The HSA can exclusively reveal that just under 24 million pheasants and partridges were imported into the UK in 2021 to be killed on shoots throughout the country. This makes up roughly half of all such birds released into the UK countryside.
DEFRA figures show that 23,990,188 birds were shipped in from factory farms in Europe last year, to game farms and shoots throughout the UK. ‘Gamebirds’ are brought over as either one day old chicks or as eggs ready for hatching. This shocking figure even excludes the number of partridge hatching eggs imported as DEFRA does not keep these data. The vast majority of these birds come from factory farms in France.
There were, however, 381,860 fewer birds imported in 2021 than in 2020. Shockingly, 33,221,718 ‘gamebirds’ were imported in 2019, prior to the COVID pandemic.
This year (in 2022), pheasant and partridge imports from France have so far been practically brought to a halt as bird flu is sweeping through the Vendée and Loire Atlantique regions where most game farms are located. Some within the shooting industry are predicting that shooting businesses will see a 30% – 40% fall as a result this year, a larger hit than the COVID pandemic.

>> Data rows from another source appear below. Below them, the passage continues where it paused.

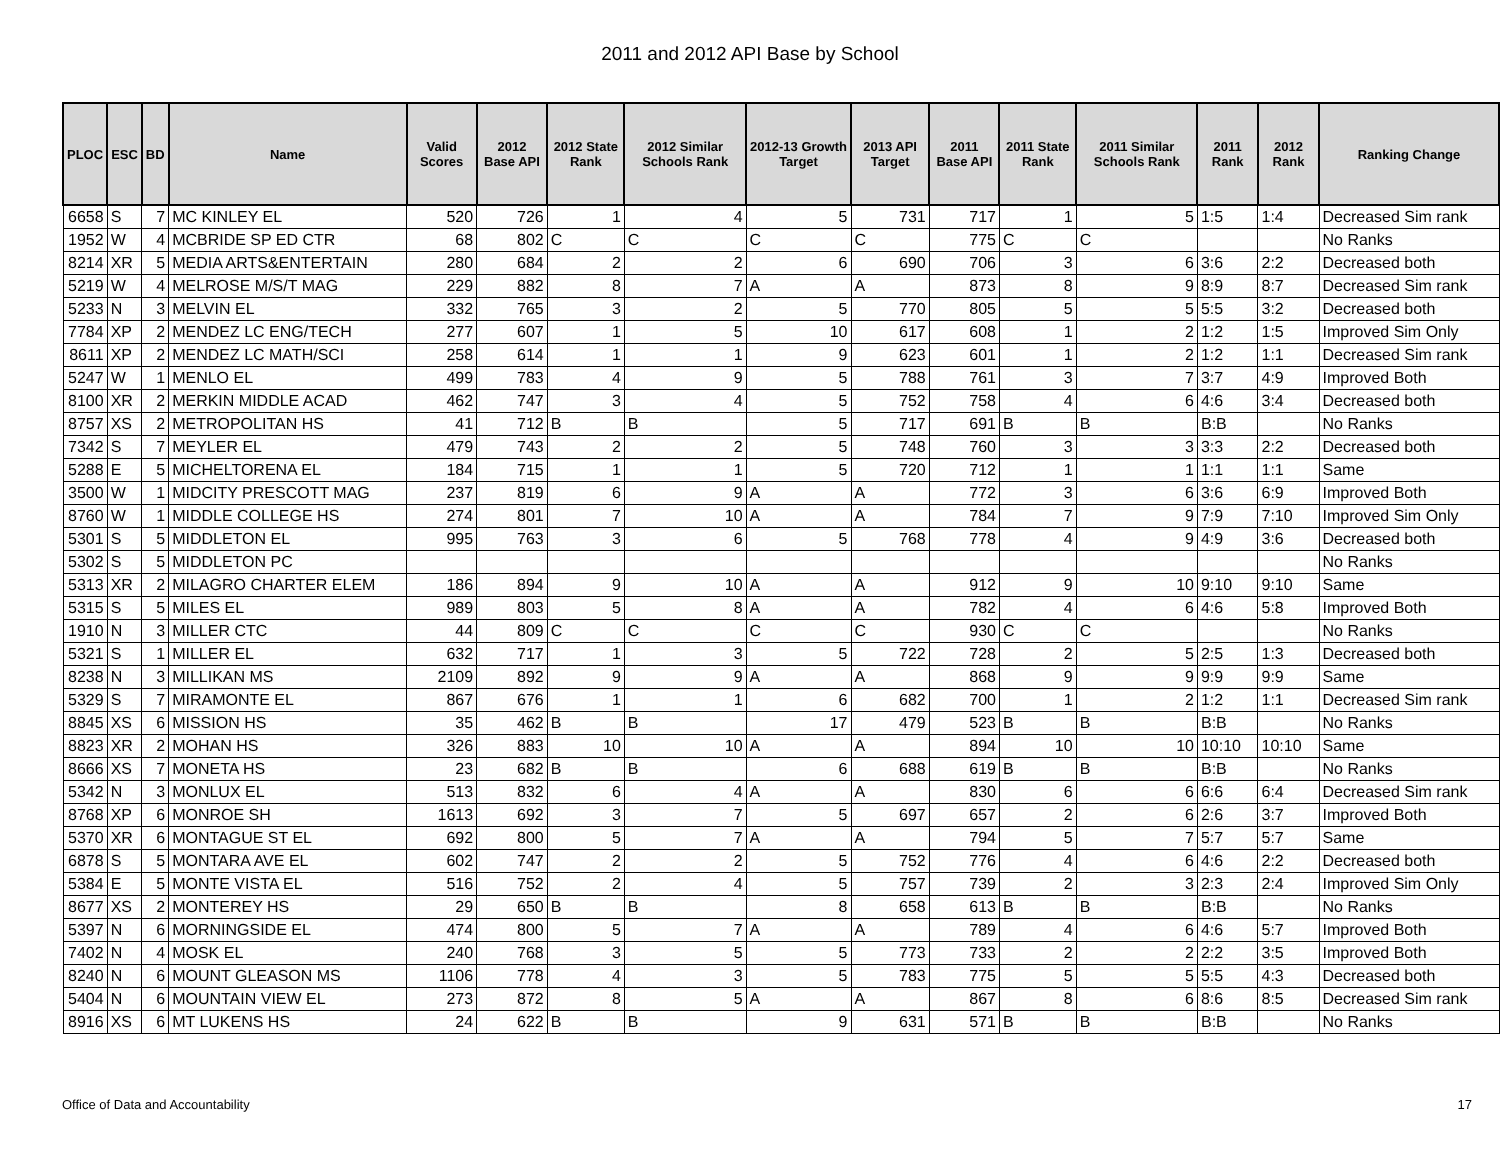2011 and 2012 API Base by School
| PLOC | ESC | BD | Name | Valid Scores | 2012 Base API | 2012 State Rank | 2012 Similar Schools Rank | 2012-13 Growth Target | 2013 API Target | 2011 Base API | 2011 State Rank | 2011 Similar Schools Rank | 2011 Rank | 2012 Rank | Ranking Change |
| --- | --- | --- | --- | --- | --- | --- | --- | --- | --- | --- | --- | --- | --- | --- | --- |
| 6658 | S | 7 | MC KINLEY EL | 520 | 726 | 1 | 4 | 5 | 731 | 717 | 1 | 5 | 1:5 | 1:4 | Decreased Sim rank |
| 1952 | W | 4 | MCBRIDE SP ED CTR | 68 | 802 | C | C | C | C | 775 | C | C | | | No Ranks |
| 8214 | XR | 5 | MEDIA ARTS&ENTERTAIN | 280 | 684 | 2 | 2 | 6 | 690 | 706 | 3 | 6 | 3:6 | 2:2 | Decreased both |
| 5219 | W | 4 | MELROSE M/S/T MAG | 229 | 882 | 8 | 7 | A | A | 873 | 8 | 9 | 8:9 | 8:7 | Decreased Sim rank |
| 5233 | N | 3 | MELVIN EL | 332 | 765 | 3 | 2 | 5 | 770 | 805 | 5 | 5 | 5:5 | 3:2 | Decreased both |
| 7784 | XP | 2 | MENDEZ LC ENG/TECH | 277 | 607 | 1 | 5 | 10 | 617 | 608 | 1 | 2 | 1:2 | 1:5 | Improved Sim Only |
| 8611 | XP | 2 | MENDEZ LC MATH/SCI | 258 | 614 | 1 | 1 | 9 | 623 | 601 | 1 | 2 | 1:2 | 1:1 | Decreased Sim rank |
| 5247 | W | 1 | MENLO EL | 499 | 783 | 4 | 9 | 5 | 788 | 761 | 3 | 7 | 3:7 | 4:9 | Improved Both |
| 8100 | XR | 2 | MERKIN MIDDLE ACAD | 462 | 747 | 3 | 4 | 5 | 752 | 758 | 4 | 6 | 4:6 | 3:4 | Decreased both |
| 8757 | XS | 2 | METROPOLITAN HS | 41 | 712 | B | B | 5 | 717 | 691 | B | B | B:B | | No Ranks |
| 7342 | S | 7 | MEYLER EL | 479 | 743 | 2 | 2 | 5 | 748 | 760 | 3 | 3 | 3:3 | 2:2 | Decreased both |
| 5288 | E | 5 | MICHELTORENA EL | 184 | 715 | 1 | 1 | 5 | 720 | 712 | 1 | 1 | 1:1 | 1:1 | Same |
| 3500 | W | 1 | MIDCITY PRESCOTT MAG | 237 | 819 | 6 | 9 | A | A | 772 | 3 | 6 | 3:6 | 6:9 | Improved Both |
| 8760 | W | 1 | MIDDLE COLLEGE HS | 274 | 801 | 7 | 10 | A | A | 784 | 7 | 9 | 7:9 | 7:10 | Improved Sim Only |
| 5301 | S | 5 | MIDDLETON EL | 995 | 763 | 3 | 6 | 5 | 768 | 778 | 4 | 9 | 4:9 | 3:6 | Decreased both |
| 5302 | S | 5 | MIDDLETON PC | | | | | | | | | | | | No Ranks |
| 5313 | XR | 2 | MILAGRO CHARTER ELEM | 186 | 894 | 9 | 10 | A | A | 912 | 9 | 10 | 9:10 | 9:10 | Same |
| 5315 | S | 5 | MILES EL | 989 | 803 | 5 | 8 | A | A | 782 | 4 | 6 | 4:6 | 5:8 | Improved Both |
| 1910 | N | 3 | MILLER CTC | 44 | 809 | C | C | C | C | 930 | C | C | | | No Ranks |
| 5321 | S | 1 | MILLER EL | 632 | 717 | 1 | 3 | 5 | 722 | 728 | 2 | 5 | 2:5 | 1:3 | Decreased both |
| 8238 | N | 3 | MILLIKAN MS | 2109 | 892 | 9 | 9 | A | A | 868 | 9 | 9 | 9:9 | 9:9 | Same |
| 5329 | S | 7 | MIRAMONTE EL | 867 | 676 | 1 | 1 | 6 | 682 | 700 | 1 | 2 | 1:2 | 1:1 | Decreased Sim rank |
| 8845 | XS | 6 | MISSION HS | 35 | 462 | B | B | 17 | 479 | 523 | B | B | B:B | | No Ranks |
| 8823 | XR | 2 | MOHAN HS | 326 | 883 | 10 | 10 | A | A | 894 | 10 | 10 | 10:10 | 10:10 | Same |
| 8666 | XS | 7 | MONETA HS | 23 | 682 | B | B | 6 | 688 | 619 | B | B | B:B | | No Ranks |
| 5342 | N | 3 | MONLUX EL | 513 | 832 | 6 | 4 | A | A | 830 | 6 | 6 | 6:6 | 6:4 | Decreased Sim rank |
| 8768 | XP | 6 | MONROE SH | 1613 | 692 | 3 | 7 | 5 | 697 | 657 | 2 | 6 | 2:6 | 3:7 | Improved Both |
| 5370 | XR | 6 | MONTAGUE ST EL | 692 | 800 | 5 | 7 | A | A | 794 | 5 | 7 | 5:7 | 5:7 | Same |
| 6878 | S | 5 | MONTARA AVE EL | 602 | 747 | 2 | 2 | 5 | 752 | 776 | 4 | 6 | 4:6 | 2:2 | Decreased both |
| 5384 | E | 5 | MONTE VISTA EL | 516 | 752 | 2 | 4 | 5 | 757 | 739 | 2 | 3 | 2:3 | 2:4 | Improved Sim Only |
| 8677 | XS | 2 | MONTEREY HS | 29 | 650 | B | B | 8 | 658 | 613 | B | B | B:B | | No Ranks |
| 5397 | N | 6 | MORNINGSIDE EL | 474 | 800 | 5 | 7 | A | A | 789 | 4 | 6 | 4:6 | 5:7 | Improved Both |
| 7402 | N | 4 | MOSK EL | 240 | 768 | 3 | 5 | 5 | 773 | 733 | 2 | 2 | 2:2 | 3:5 | Improved Both |
| 8240 | N | 6 | MOUNT GLEASON MS | 1106 | 778 | 4 | 3 | 5 | 783 | 775 | 5 | 5 | 5:5 | 4:3 | Decreased both |
| 5404 | N | 6 | MOUNTAIN VIEW EL | 273 | 872 | 8 | 5 | A | A | 867 | 8 | 6 | 8:6 | 8:5 | Decreased Sim rank |
| 8916 | XS | 6 | MT LUKENS HS | 24 | 622 | B | B | 9 | 631 | 571 | B | B | B:B | | No Ranks |
Office of Data and Accountability
17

In 2019, we exposed the horrific conditions that birds in French game farms are subject to. Row upon rows of wire cages held birds, as they pecked at each other due to the extreme stress of such an unnatural existence. Pheasants were fitted with cruel plastic ‘masks’ and some suffered ‘scalping’ – an industry used to describe injuries to the heads caused by repeated attempts to escape their cages.